All you need to know is that when Donald Trump uses this phrase, a contingent of his base hears "Jews." So now you know to be a bit concerned if cousin Wendy starts peppering that into the family newsletter come Christmas.
Operation Google
We've all encountered that one person who feels personally slighted by his (yes, his) inability to publicly use the n-word while black people have carte blanche. 4chan, that shitty friend writ large, pulled a code word scheme straight from the KKK playbook after Google launched a program meant to filter out such obscenities in searches. Cries of "CENSORSHIP!" rang out, and the crafty teenagers quickly formulated a code of replacing filtered racial slurs with tech company names (Jew = Skype) and Fight Club references (trans person = Durden). The spurious logic behind this scheme was that if enough of them started calling black people "Googles" online, the tech behemoth would eventually have to censor their own pages. That never happened, of course. Instead, a couple dumb Tweets like the one below cluttered up Twitter for a minute.
WE WUZ KINGS
The Black Egyptian Hypothesis is a widely disputed theory that the Egyptian pharaohs (and citizens they ruled) were more dark-skinned than how we picture them today. Despite this being a fringe theory, the alt-right has adopted it as another weapon in their arsenal for denigrating black folk.

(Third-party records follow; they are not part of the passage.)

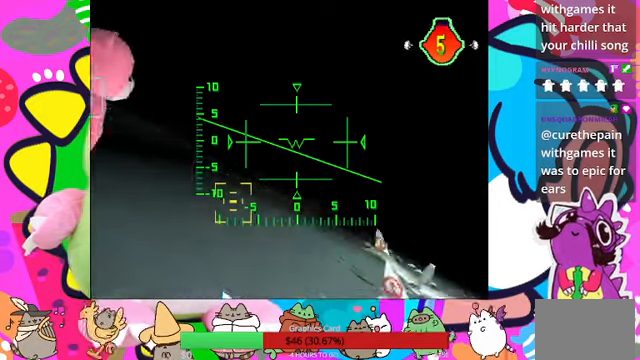
Gameplay with a controller (PlayStation layout); each line is a JSON object with the inputs held at the frame after it. "events" lists button and stick changes between this image and that frame as [ms after this image, input, new state], when the widget could be followed in between. Not read: L3 R3.
{"buttons": ["DPAD_RIGHT"], "left_stick": "center", "right_stick": "center", "events": [[433, "CROSS", "down"], [433, "DPAD_RIGHT", "down"], [500, "CROSS", "up"]]}
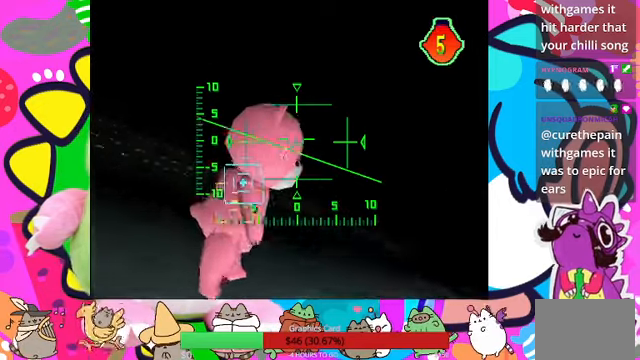
{"buttons": ["CROSS", "DPAD_DOWN", "DPAD_RIGHT"], "left_stick": "center", "right_stick": "center", "events": [[67, "CROSS", "down"], [67, "DPAD_DOWN", "down"], [200, "CROSS", "up"], [333, "CROSS", "down"]]}
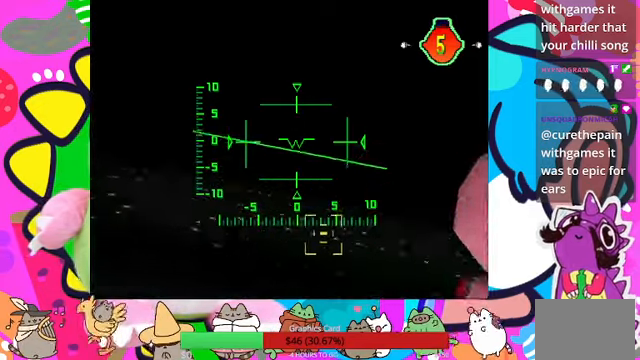
{"buttons": [], "left_stick": "center", "right_stick": "center", "events": [[33, "CROSS", "up"], [100, "CROSS", "down"], [100, "DPAD_DOWN", "up"], [133, "CROSS", "up"], [167, "CROSS", "down"], [233, "CROSS", "up"], [267, "CROSS", "down"], [367, "CROSS", "up"], [467, "DPAD_RIGHT", "up"]]}
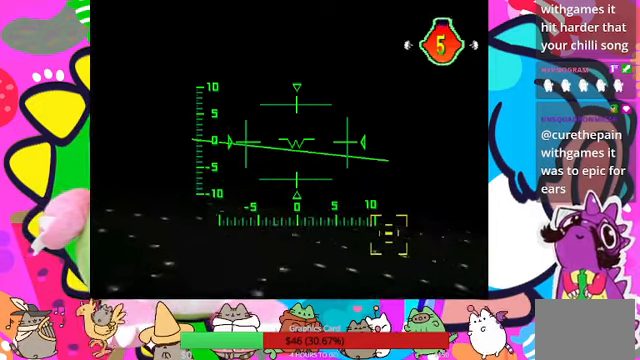
{"buttons": [], "left_stick": "center", "right_stick": "center", "events": [[167, "DPAD_LEFT", "down"], [400, "DPAD_LEFT", "up"]]}
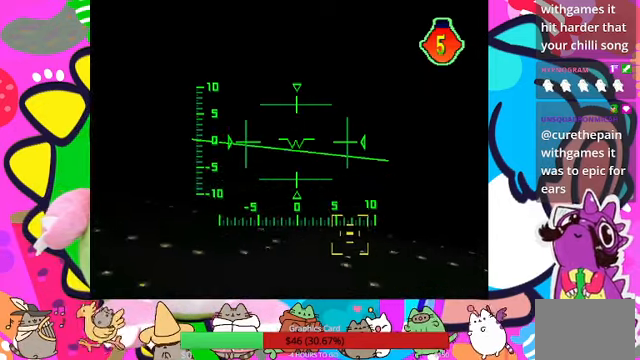
{"buttons": ["DPAD_UP"], "left_stick": "center", "right_stick": "center", "events": [[466, "DPAD_UP", "down"]]}
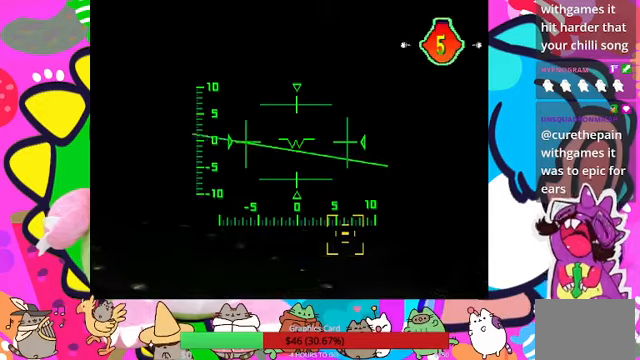
{"buttons": [], "left_stick": "center", "right_stick": "center", "events": [[33, "DPAD_LEFT", "down"], [133, "DPAD_LEFT", "up"], [266, "DPAD_UP", "up"]]}
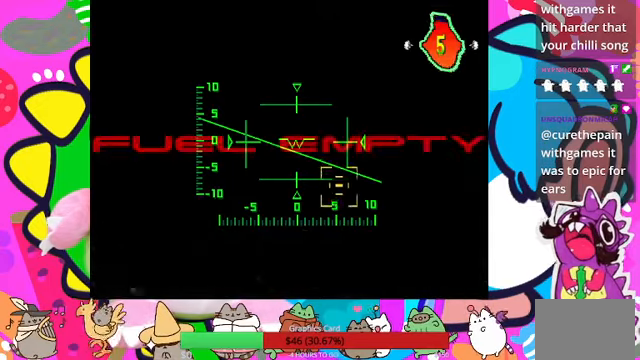
{"buttons": [], "left_stick": "center", "right_stick": "center", "events": [[66, "DPAD_LEFT", "down"], [233, "DPAD_LEFT", "up"]]}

Typical Kings/Kingz/Kangz memes revolve around low-effort posts wherein the poster mockingly asserts that, were it not for (implied non-existent) white oppression, black people would be royalty.
Dindu (Nuffin)
Look for this phrase primarily in comment sections of stories about slain African Americans. "Dindu nuffin" (often abbreviated as "dindu") is a bastardization of "didn't do nothing," in reference to the claims of innocence that parents, friends, and community members make about the victims of unlawful police shootings.
Even in cases not involving police or criminal acts, black people, simply referred to as "dindus," are still the targets of alt-right memes. The presumption of guilt every time a black person is injured or accused of a crime is the small price these white supremacists are willing to pay for the opportunity to mock grieving mothers.
Free Helicopter Rides
"Death flights" were a common form of extra-judicial execution during the Dirty War in Argentina and following the 1973 Chilean coup wherein dissidents were flown over the ocean in an airplane or helicopter and pushed to their death. From 1976 onward, thousands of political opponents to Argentina's Admiral Luis María Mendía and Chile's Augusto Pinochet were murdered in this manner.
This wanton disregard for human life is hilarious to many in the alt-right. Starting in mid-2015, certain boards began suggesting progressive political opponents be given "helicopter rides."
Die-hard fans of this murder meme can even purchase whimsical "Pinochet's Helicopter Tour" T-shirts (which we won't link to) that will fit even a 3XL-sized Übermensch.